There are also reports that Samsung is evaluating the use of its 2-nanometer process technology for future HBM base dies. If the company moves in that direction, it would represent another step toward blending advanced logic manufacturing with high-performance memory production. Such a move could help Samsung compete more aggressively in the AI memory market as demand shifts toward faster and more efficient HBM solutions.

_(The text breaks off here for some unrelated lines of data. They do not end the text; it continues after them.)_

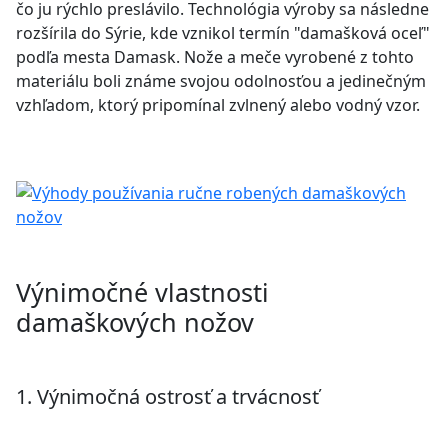
čo ju rýchlo preslávilo. Technológia výroby sa následne
rozšírila do Sýrie, kde vznikol termín "damašková oceľ"
podľa mesta Damask. Nože a meče vyrobené z tohto
materiálu boli známe svojou odolnosťou a jedinečným
vzhľadom, ktorý pripomínal zvlnený alebo vodný vzor.
Výnimočné vlastnosti
damaškových nožov
1. Výnimočná ostrosť a trvácnosť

The reported increase in glass carrier procurement suggests that Samsung is not simply preparing for modest growth. A jump from 20,000 units per month in 2026 to 50,000 units per month in 2027 points to a substantial production expansion. Some industry expectations also suggest Samsung’s HBM output could rise significantly by 2028, potentially strengthening its role in the global AI supply chain.
For the broader semiconductor industry, Samsung’s ramp-up highlights how important HBM has become. In previous technology cycles, processors often attracted most of the attention. In the AI era, however, memory bandwidth is just as critical. Without enough high-performance HBM, even the most powerful AI accelerators can face bottlenecks.

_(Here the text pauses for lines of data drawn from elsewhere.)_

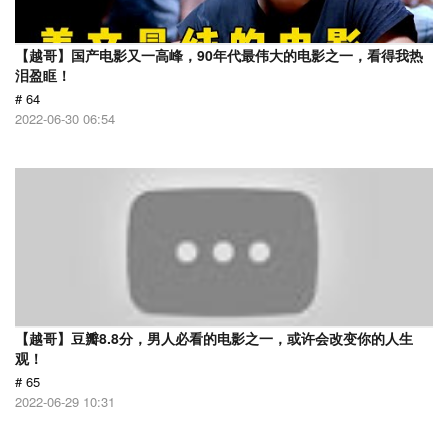
【越哥】国产电影又一高峰，90年代最伟大的电影之一，看得我热
泪盈眶！
# 64
2022-06-30 06:54
【越哥】豆瓣8.8分，男人必看的电影之一，或许会改变你的人生
观！
# 65
2022-06-29 10:31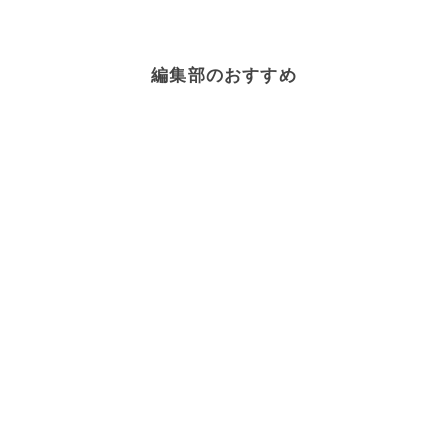
編集部のおすすめ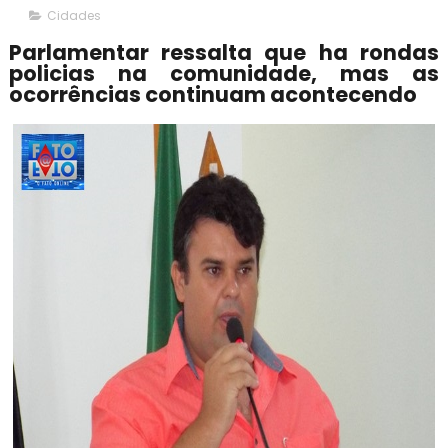
Cidades
Parlamentar ressalta que ha rondas
policias na comunidade, mas as
ocorrências continuam acontecendo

This is why HBM4 is being watched so closely. AI workloads are growing larger and more complex, and next-generation data centers will require faster memory to keep GPUs operating at peak efficiency. Companies that can reliably produce advanced HBM at scale are likely to benefit from one of the strongest demand trends in the chip industry.
Samsung’s reported expansion also reflects the urgency among memory makers to secure long-term AI customers. With supply remaining tight and qualification standards extremely high, winning approval from major GPU vendors could translate into large and stable revenue opportunities. At the same time, scaling HBM production is technically challenging, requiring advanced packaging, precise assembly, and tight coordination across the supply chain.
If Samsung can execute its HBM4 roadmap successfully, the company could improve its competitive standing in one of the semiconductor industry’s fastest-growing segments. The combination of rising glass carrier orders, advanced base die manufacturing, and possible future use of 2nm technology suggests Samsung is preparing for a much larger role in the AI memory race.
As AI data center investment continues to surge, Samsung’s HBM4 production plans will remain a key development to watch. The company’s ability to scale high-bandwidth memory output could influence not only its own growth, but also the pace at which next-generation AI hardware reaches the market.